LinkedIn (LPS.1/WikiCommons)

In what will horrify users, a massive LinkedIn data breach has been reported and almost everybody on it has been impacted. A new report suggests that the networking site for professionals has been hit by another breach. This time, over 700 million users appear to have been affected, accounting for over 92 percent of users on the platform. Amazingly, the first anyone heard about this LinkedIn data breach was when the hacker himself announced it! LinkedIn users need to be very worried indeed as email addresses, full names, phone numbers, physical addresses are being offered on sale and perhaps, passwords too.

LinkedIn data breach: How hacker did it

According to reports by RestorePrivacy and PrivacyShark, the hacker behind the data leak appears to have accessed the data from the website using the company’s API, or Application Programming Interface — a software intermediary that allows two services to communicate with each other. Malicious actors misuse APIs to perform ‘data scraping’ to collect publicly available information from websites.

LinkedIn data: Hacker announces sale

On June 22, the breach was announced on a forum by the alleged hacker, who offered the data of 700 million users for sale, according to the report. RestorePrivacy was also able to verify a sample of the data containing the information of one million LinkedIn users that was put out by the hacker. It reportedly contains email addresses, full names, phone numbers, physical addresses, geolocation records, LinkedIn username and profile URL, personal and professional experience or background, genders, and other social media accounts and usernames.

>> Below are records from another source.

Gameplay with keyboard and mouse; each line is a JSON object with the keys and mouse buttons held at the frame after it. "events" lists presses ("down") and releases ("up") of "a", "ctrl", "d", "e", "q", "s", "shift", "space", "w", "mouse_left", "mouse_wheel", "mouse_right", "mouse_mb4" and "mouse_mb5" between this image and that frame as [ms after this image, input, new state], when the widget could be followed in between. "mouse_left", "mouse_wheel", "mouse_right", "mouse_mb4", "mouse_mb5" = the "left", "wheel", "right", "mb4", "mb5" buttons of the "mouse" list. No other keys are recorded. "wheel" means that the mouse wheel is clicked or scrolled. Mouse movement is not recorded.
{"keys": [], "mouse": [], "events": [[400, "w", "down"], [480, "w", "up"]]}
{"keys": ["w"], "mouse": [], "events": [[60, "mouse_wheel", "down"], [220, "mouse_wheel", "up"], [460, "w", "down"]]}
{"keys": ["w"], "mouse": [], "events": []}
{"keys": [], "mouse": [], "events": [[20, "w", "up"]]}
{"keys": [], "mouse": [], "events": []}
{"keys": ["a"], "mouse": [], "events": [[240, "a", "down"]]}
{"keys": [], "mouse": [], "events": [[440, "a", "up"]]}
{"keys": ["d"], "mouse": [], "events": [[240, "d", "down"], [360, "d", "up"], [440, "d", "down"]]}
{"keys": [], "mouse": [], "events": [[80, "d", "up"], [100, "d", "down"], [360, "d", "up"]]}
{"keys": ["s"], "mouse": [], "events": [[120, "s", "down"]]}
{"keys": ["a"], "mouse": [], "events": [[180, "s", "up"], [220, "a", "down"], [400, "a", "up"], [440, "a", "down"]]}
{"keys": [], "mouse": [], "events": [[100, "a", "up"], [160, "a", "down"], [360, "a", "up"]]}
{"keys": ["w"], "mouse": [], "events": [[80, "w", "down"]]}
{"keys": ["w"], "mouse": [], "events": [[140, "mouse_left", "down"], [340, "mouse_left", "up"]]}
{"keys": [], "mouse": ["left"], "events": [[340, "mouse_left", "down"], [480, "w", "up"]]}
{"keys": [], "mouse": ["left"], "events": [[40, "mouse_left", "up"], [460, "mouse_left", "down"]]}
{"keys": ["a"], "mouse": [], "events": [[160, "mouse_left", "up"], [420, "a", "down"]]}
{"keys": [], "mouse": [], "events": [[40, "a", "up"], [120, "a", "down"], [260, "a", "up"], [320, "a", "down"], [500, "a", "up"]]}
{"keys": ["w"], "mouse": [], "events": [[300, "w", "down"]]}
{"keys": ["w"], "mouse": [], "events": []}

LinkedIn account passwords: On sale too?

While the data breach does not reportedly contain any passwords, the fact that all of this publicly available information was ready to be scraped off the web is not a good sign at all for worried LinkedIn account holders. The data could also be misused by nefarious individuals or groups to gain access to people’s accounts by impersonating them. It could also be used for identity theft, as such a large amount of data reveals a lot about individual users.

LinkedIn data breach: Can you verify your account’s safety?

There is no way for individual users to verify if they have been affected by the LinkedIn data breach at the time of publishing this article. However, they can visit security researcher Troy Hunt’s website Have I Been Pwned or Firefox Monitor and enter the email address they registered with LinkedIn to be alerted once the data from the breach becomes available to search on these services.

How LinkedIn Reacted

LinkedIn issued a statement on the issue, claiming that this was not a data breach and that no private LinkedIn member data was exposed. “Our initial investigation has found that this data was scraped from LinkedIn and other various websites and includes the same data reported earlier this year in our April 2021 scraping update,” the statement said.

LinkedIn threatens action

The Microsoft-owned company also appears prepared to take action against the individual for leaking the data. “Members trust LinkedIn with their data, and any misuse of our members’ data, such as scraping, violates LinkedIn terms of service. When anyone tries to take member data and use it for purposes LinkedIn and our members haven’t agreed to, we work to stop them and hold them accountable,” the company said in the statement.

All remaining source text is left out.